BEGIN

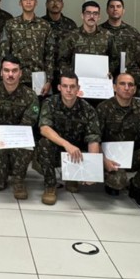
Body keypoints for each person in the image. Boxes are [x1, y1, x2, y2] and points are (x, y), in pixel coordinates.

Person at [0, 55, 41, 199]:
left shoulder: (30, 95)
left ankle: (18, 178)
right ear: (1, 72)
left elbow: (27, 123)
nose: (10, 74)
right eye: (6, 70)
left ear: (20, 73)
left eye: (14, 71)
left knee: (25, 148)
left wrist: (15, 140)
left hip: (19, 142)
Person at [35, 72, 101, 205]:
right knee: (44, 143)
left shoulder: (88, 109)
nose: (69, 90)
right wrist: (67, 145)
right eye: (65, 86)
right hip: (57, 148)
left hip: (77, 152)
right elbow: (44, 129)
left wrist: (92, 171)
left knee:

END

WHAT THE TASK ASKS: Transcribe the listing verbatim, pictures excluded.

EXERCISE RESPONSE:
Body keypoints for each person in the image. Boxes are [x1, y1, x2, y2] and points are (x, y), in pixel coordinates.

Person at [0, 55, 41, 199]:
left shoulder: (30, 95)
left ankle: (18, 178)
right ear: (1, 72)
left elbow: (27, 123)
nose: (10, 74)
right eye: (6, 70)
left ear: (20, 73)
left eye: (14, 71)
left knee: (25, 148)
left wrist: (15, 140)
left hip: (19, 142)
Person at [35, 72, 101, 205]:
right knee: (44, 143)
left shoulder: (88, 109)
nose: (69, 90)
right wrist: (67, 145)
right eye: (65, 86)
right hip: (57, 148)
left hip: (77, 152)
right elbow: (44, 129)
left wrist: (92, 171)
left knee:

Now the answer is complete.